In 2013, he wrote on his website that the owners of a Leicestershire pub had "out of respect for the Islamic community" banned members of the armed forces.

It resulted in threats of arson and criminal damage and led to the pub's closure to protect staff.

Prosecutor Philip Stott summarised a victim impact statement from Ms Berger in which she described the effect on her work and personal life as well as on her worried partner, staff and colleagues.

He said: "She states that before this happened she was an active, busy person who went about her daily life without concern.

"She deals with it very much in the context of receiving thousands of anti-Semitic and Nazi tweets and messages since the imprisonment of Garron Helm in October 2014."

She described it as "very difficult emotionally" to view the messages depicting her as "devils, rats, witches and aliens" as well as clothed as a "Jewish concentration camp prisoner".

As well as being called "many disgusting names", she had also received death threats during the course of the hate campaign led by the Daily Stormer.

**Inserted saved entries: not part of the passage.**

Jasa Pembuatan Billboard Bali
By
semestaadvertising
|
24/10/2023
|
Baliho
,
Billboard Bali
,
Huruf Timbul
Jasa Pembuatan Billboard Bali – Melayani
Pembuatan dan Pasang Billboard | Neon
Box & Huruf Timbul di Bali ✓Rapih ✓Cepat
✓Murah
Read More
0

Mr Stott said she did not feel safe to travel and her partner had been left feeling "worried and helpless" in the face of the barrage of abuse.

Ms Berger described herself as a "proud Brit" who was particularly upset at being labelled "anti-British" by the Filthy Jew Bitch campaign.

She told how she had to cancel events because of the "fear factor of being out by herself" while just going through all the messages was "time-consuming".

Mr Stott said she had reduced her presence on social media, even though it is an important aspect of her work as an MP.

He told the court: "Now when she posts things, she is worried she will receive anti-Semitic abuse as a result."

Bonehill-Paine's sentence comes just two weeks after neo-Nazi Thomas Mair was handed a whole life sentence for murdering Labour MP Jo Cox.

Mair used library computers to trawl the internet for far-right literature shortly before he launched his gun and knife attack on the 41-year-old mother of two.